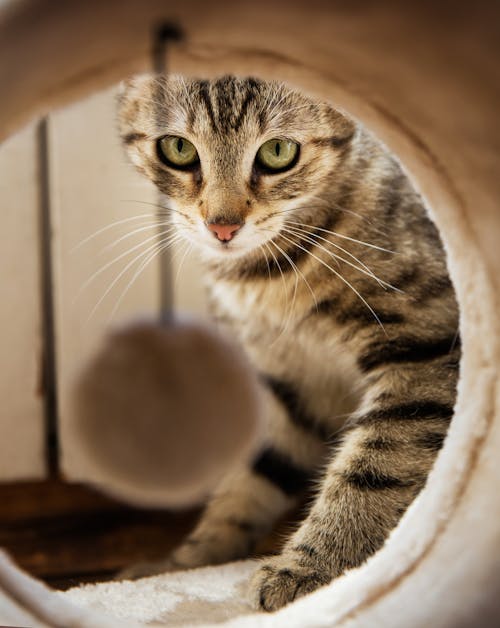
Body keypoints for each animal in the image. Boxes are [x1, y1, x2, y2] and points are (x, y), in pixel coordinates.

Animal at [116, 72, 458, 608]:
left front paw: (314, 571)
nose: (222, 226)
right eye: (177, 148)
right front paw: (186, 563)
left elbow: (375, 467)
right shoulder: (290, 384)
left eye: (278, 152)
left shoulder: (423, 349)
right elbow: (252, 474)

## Exercise description
Reproduce, exactly and in full, the lines from the one that contains "right front paw: (186, 563)" to the end of the material.

## Answer
right front paw: (186, 563)
left elbow: (375, 467)
right shoulder: (290, 384)
left eye: (278, 152)
left shoulder: (423, 349)
right elbow: (252, 474)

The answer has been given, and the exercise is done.